Infamous Red-Winged Blackbird



Stealth features of the Red-Winged Blackbird Dive Bomber

You know it's summer in the coulee region when, at any time, any place, seemingly out of 
nowhere from the sky, something of a reddish stripe might swoop down and dive bomb your head. Biking, hiking, (bbq'ing?) along any given stretch of road, trail, or park...it doesn't matter.  Up until yesterday, my own fondest memory of a dive bomb by the infamous Red Baron of birds was several


years ago I was biking in the hinterlands of farm fields out on cty. FA on the other side of Irish Hill.  Chugging along at 17 mph silently, innocently – I thought –  I heard a tick tick tick on the top of my helmet.  I could not see the culprit immediately – I had other things on my radar, like the road ahead – but could see flashes of a flapping shadow on the road swoop down, attack my shadow, hover, attack then hover again.  Now, when getting dive-bombed by something mysterious and unseen,

Random pic of an unsuspecting dive bombee
it takes a moment to assess whether you are under some uniform attack, or whether it's just a freak incident?  Red wings are tenacious though. They keep hitting until you are out of their sphere of protection....only to then drift immediately into another's sphere of protection, and so on along the long line of roadside light posts.

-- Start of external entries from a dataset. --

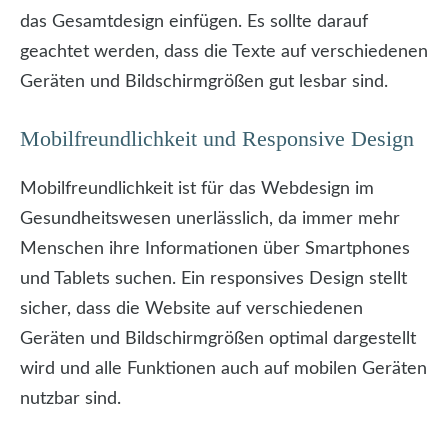
das Gesamtdesign einfügen. Es sollte darauf
geachtet werden, dass die Texte auf verschiedenen
Geräten und Bildschirmgrößen gut lesbar sind.
Mobilfreundlichkeit und Responsive Design
Mobilfreundlichkeit ist für das Webdesign im
Gesundheitswesen unerlässlich, da immer mehr
Menschen ihre Informationen über Smartphones
und Tablets suchen. Ein responsives Design stellt
sicher, dass die Website auf verschiedenen
Geräten und Bildschirmgrößen optimal dargestellt
wird und alle Funktionen auch auf mobilen Geräten
nutzbar sind.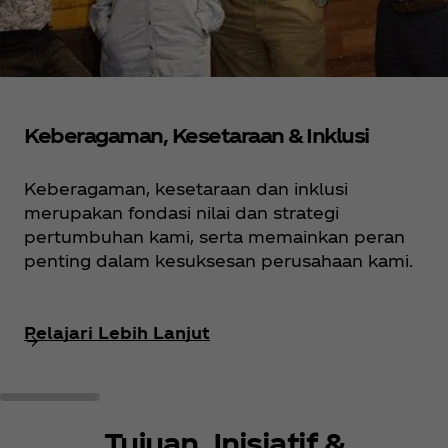
Keberagaman, Kesetaraan & Inklusi
Keberagaman, kesetaraan dan inklusi
merupakan fondasi nilai dan strategi
pertumbuhan kami, serta memainkan peran
penting dalam kesuksesan perusahaan kami.
Pelajari Lebih Lanjut
Tujuan, Inisiatif &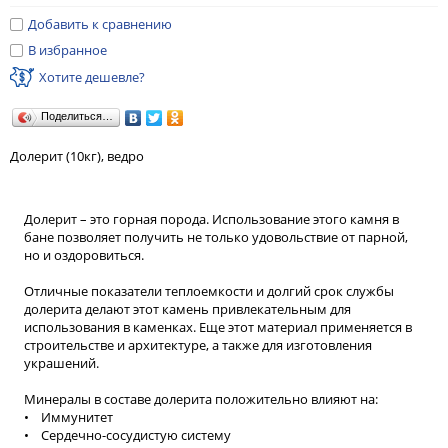
Добавить к сравнению
В избранное
Хотите дешевле?
Поделиться…
Долерит (10кг), ведро
Долерит – это горная порода. Использование этого камня в
бане позволяет получить не только удовольствие от парной,
но и оздоровиться.
Отличные показатели теплоемкости и долгий срок службы
долерита делают этот камень привлекательным для
использования в каменках. Еще этот материал применяется в
строительстве и архитектуре, а также для изготовления
украшений.
Минералы в составе долерита положительно влияют на:
• Иммунитет
• Сердечно-сосудистую систему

Yesterday I got a call on my cellphone from Julia who claimed to be 'under attack.'  Her are Carly, similarly innocent, they thought anyway, were riding their bike along the outer trail of the Aspen Valley Pond, but had to "dump our bikes because our heads were getting pecked at by red wingers.  We ran but they kept hitting us, so we are home now and wondering if you could get our bikes."  Sure, what a job!  I arrived at the pond to a very odd sight.  There was a planned bbq down in the shelter and one of the cooks had walked up to the bikes, apparently trying to help, with a large baking pan over his head; another fella, a bit skittish behind him, was waving one of those large dog-catcher size nets around his head, but the Red Baron was too cunning, too wise to attack to such defenses.  Instead, he turned his attention to some other unassuming creature who thought he could roam the suburban skies in peace.